Chris Hemsworth, Jesse Williams, Anna Hutchison, Fran Kranz and Kristen Connolly in The Cabin in the Woods
Unless you've spent your own existence in a cabin in the middle of nowhere, there's no way not to be knowledgeable of this setup, which has powered many a horror flick for approximately four decades and counting. But it's guaranteed that you haven't seen anything quite like The Cabin in the Woods, which uses its ordinary, even boring, title to lull us into a false sense of familiarity. This is no cut-rate slasher flick like Friday the 13th or Cabin Fever; instead, writer-director Drew Goddard and co-scripter Joss Whedon elect to ape Rod Serling by taking viewers on a "journey into a wondrous land of imagination." The Cabin in the Woods isn't quite The Twilight Zone, but it does manage to carve out its own niche zone.

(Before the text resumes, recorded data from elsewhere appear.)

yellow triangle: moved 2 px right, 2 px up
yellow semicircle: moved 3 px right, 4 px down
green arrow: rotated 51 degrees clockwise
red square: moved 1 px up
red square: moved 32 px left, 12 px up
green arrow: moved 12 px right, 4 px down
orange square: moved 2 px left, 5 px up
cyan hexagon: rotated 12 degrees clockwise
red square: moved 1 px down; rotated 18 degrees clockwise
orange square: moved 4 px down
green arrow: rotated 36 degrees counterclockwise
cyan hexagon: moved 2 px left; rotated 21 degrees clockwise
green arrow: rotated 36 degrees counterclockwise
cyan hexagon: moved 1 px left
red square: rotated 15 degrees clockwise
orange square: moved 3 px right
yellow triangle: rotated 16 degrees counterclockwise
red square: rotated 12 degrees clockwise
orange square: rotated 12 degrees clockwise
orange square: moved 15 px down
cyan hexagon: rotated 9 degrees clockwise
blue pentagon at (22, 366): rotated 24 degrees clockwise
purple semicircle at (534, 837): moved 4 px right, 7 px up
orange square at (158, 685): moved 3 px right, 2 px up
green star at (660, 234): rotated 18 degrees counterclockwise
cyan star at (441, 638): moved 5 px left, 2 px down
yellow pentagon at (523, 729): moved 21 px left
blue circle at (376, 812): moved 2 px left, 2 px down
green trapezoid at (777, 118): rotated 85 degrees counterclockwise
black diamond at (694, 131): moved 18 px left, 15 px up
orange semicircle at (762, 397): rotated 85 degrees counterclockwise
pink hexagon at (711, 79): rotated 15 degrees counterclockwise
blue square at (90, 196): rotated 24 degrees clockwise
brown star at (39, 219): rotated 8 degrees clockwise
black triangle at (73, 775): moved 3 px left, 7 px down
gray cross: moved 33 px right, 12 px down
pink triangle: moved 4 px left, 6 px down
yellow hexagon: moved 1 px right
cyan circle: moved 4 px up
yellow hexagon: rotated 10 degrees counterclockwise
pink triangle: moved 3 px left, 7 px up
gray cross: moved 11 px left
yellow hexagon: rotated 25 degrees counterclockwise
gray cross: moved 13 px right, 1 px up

This is a particularly difficult film to cover since the less a potential viewer knows, the better — I daresay even the relatively spoiler-free trailer reveals a bit more than what's desirable. So let's just establish what we can ascertain from the movie's opening act. Five likable students — the sweet Dana (Kristen Connolly), the vivacious Jules (Anna Hutchison), the hunky Curt (Chris "Thor" Hemsworth), the quiet Holden (Jesse Williams) and the perpetually stoned Marty (Fran Kranz) — leave the city and head toward the remote cottage owned by Curt's cousin. Meanwhile, Sitterson (Richard Jenkins) and Hadley (Bradley Whitford), two men who work in what appears to be a science facility, prattle on about the accident of 1998 and take sizable bets from co-workers.
Not enough intel? Sorry, that's all you get here. But rest assured that these two plot strands will eventually find each other. When they do, the film falls into what I believed to be a reversal of misfortune, settling into standard fare with the cynicism elevated to an uncomfortable degree. Silly, shortsighted me. The Cabin in the Woods soon bursts free from this holding pattern, growing ever more outrageous and entertaining as it barrels toward its take-no-prisoners climax and conclusion.
To reveal anything more about this film would be criminal.
But did I mention that the happy frog made me laugh out loud?